In such circumstances, youngsters get impatient quickly and if they do not find that they are learning something new, they immediately start thinking of leaving and eventually do. Older employees cannot leave so easily, primarily because of lack of economic mobility and family constraints and, hence, start getting bored, frustrated and eventually depressed. What exactly is the HR Manager doing all this while ?
He does not do recruitment because he has efficiently outsourced it. He does not do management development because there is no need for it. He does not do counselling or grievance redressal because it is best not to ask people what are their difficulties as they will make an endless list. With these mundane matters of attracting, retaining and developing people (o, sorry, talent) disposed, off the HR Manager is free to build his own empire. He dangles carrots and also threatens employees with the performance redressal system and continuously interacts with professional colleagues in other companies regarding salary levels and tax saving perquisites. Whenever he is free from this, which really takes up very little time, he continuously searches for a new job for himself !. Is it any surprise, therefore, that the HR Manager is not exactly a popular person in his organisation?

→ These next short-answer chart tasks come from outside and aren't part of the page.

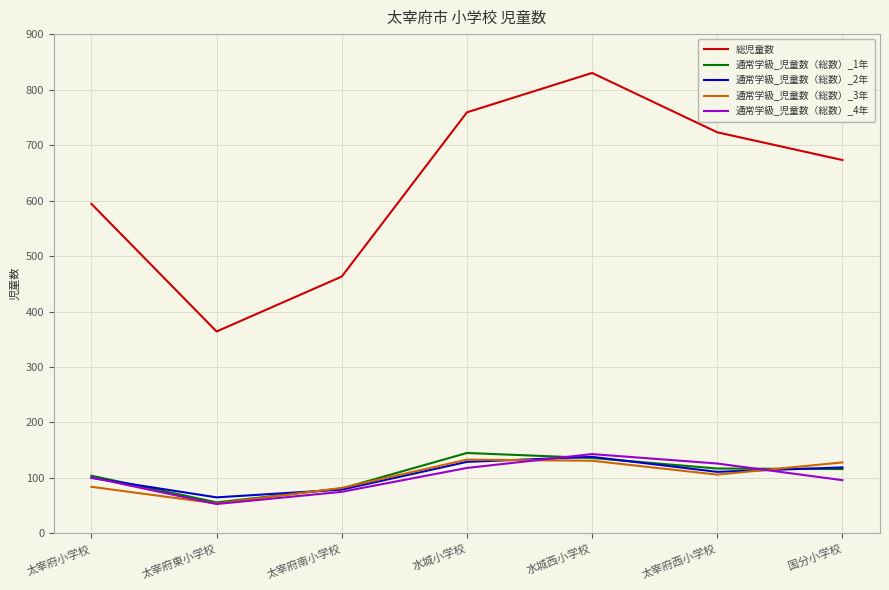

How many lines are shown in the chart?

5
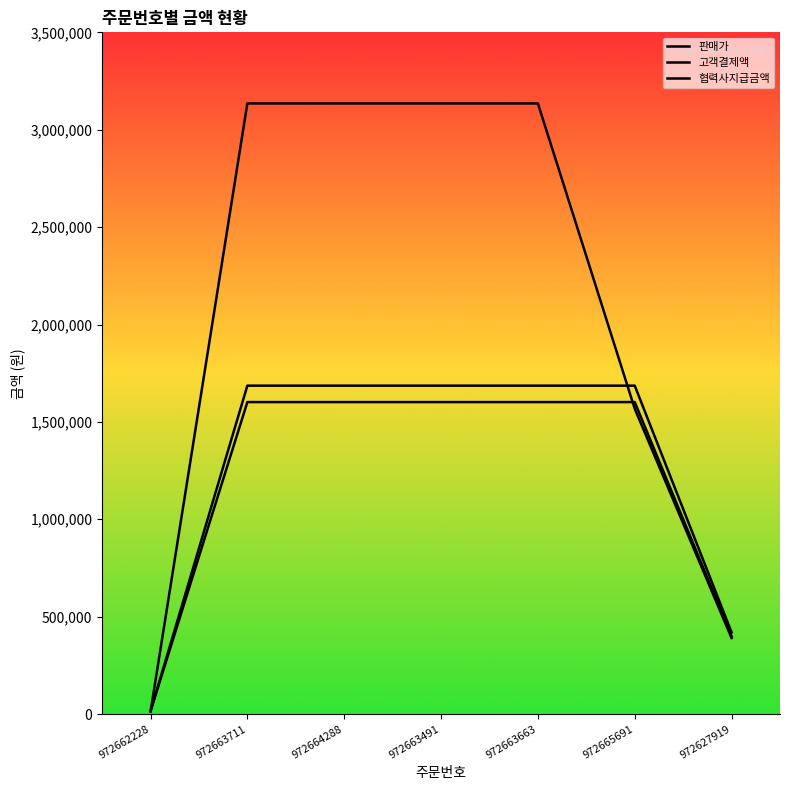

Reading left to right, what are all the values shown in this chart?

판매가: 15000	1686000	1686000	1686000	1686000	1686000	419530
고객결제액: 15000	1601700	1601700	1601700	1601700	1601700	398560
협력사지급금액: 12000	3134948	3134948	3134948	3134948	1567474	390150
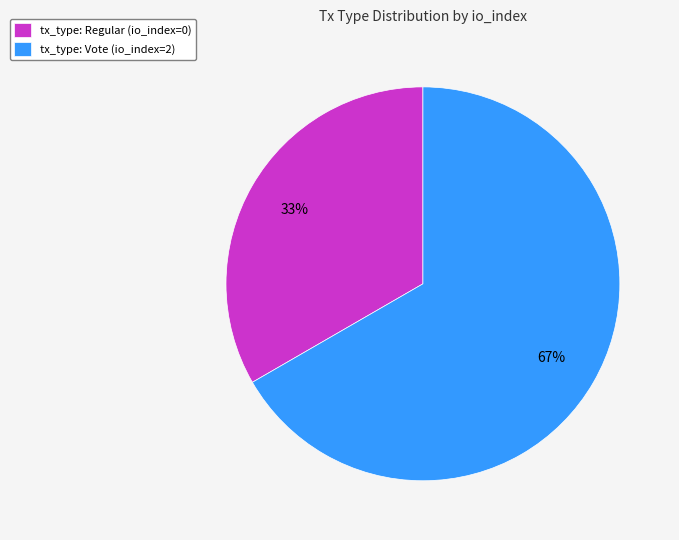

What is the smallest slice in the pie chart?

tx_type: Regular (io_index=0)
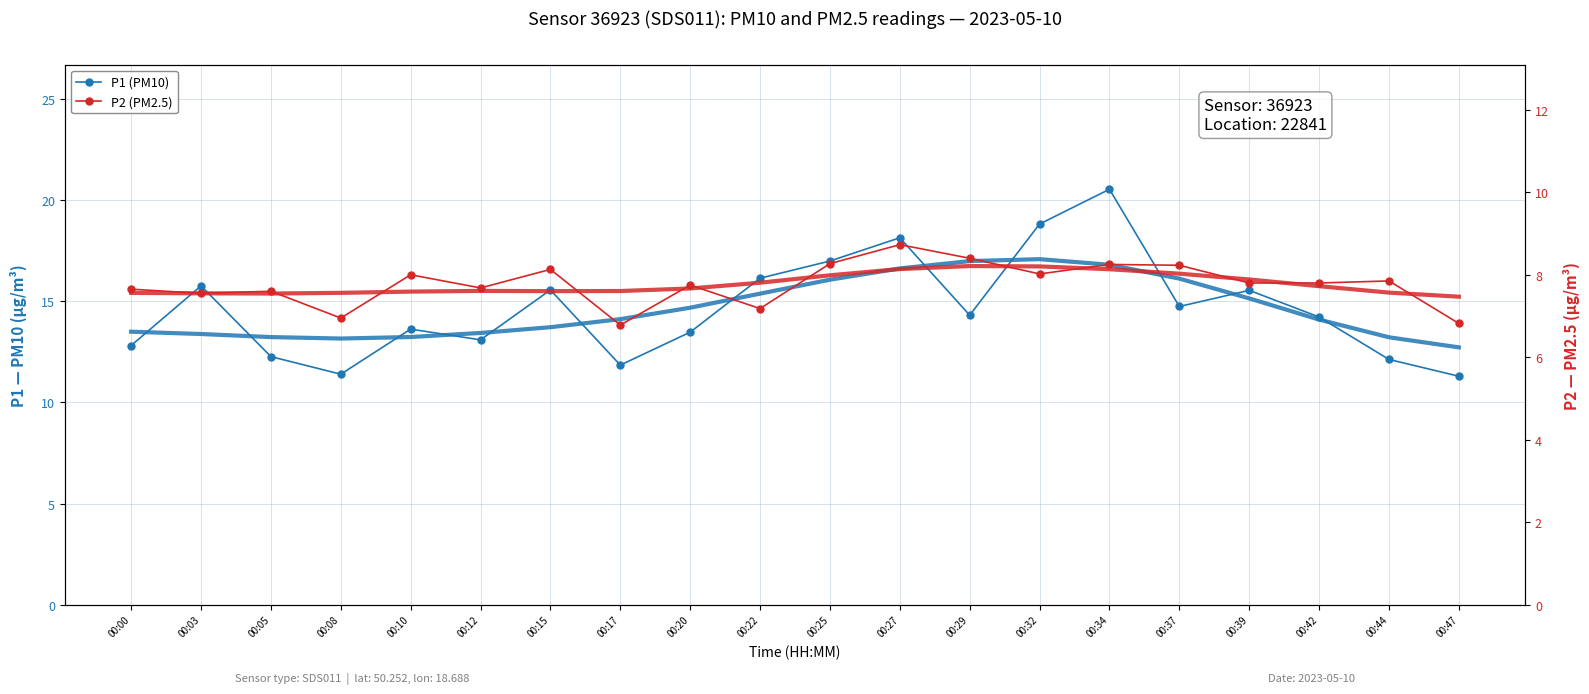

What is the total value across all series at 00:44?

40.8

It is for HR Managers to honestly and conscientiously reflect about what they are really doing to develop Human Resources in their organisation and see that they discharge this responsibility in their organisation by making a change of priority in the work “that they actually do” vis-à-vis “what they are supposed to do.”
I would therefore urge the HR Managers to carry out an honest introspection and address this issue, since it is axiomatic that people (not talent) are the true assets of any organisation. It is necessary that we consider them as such and act accordingly.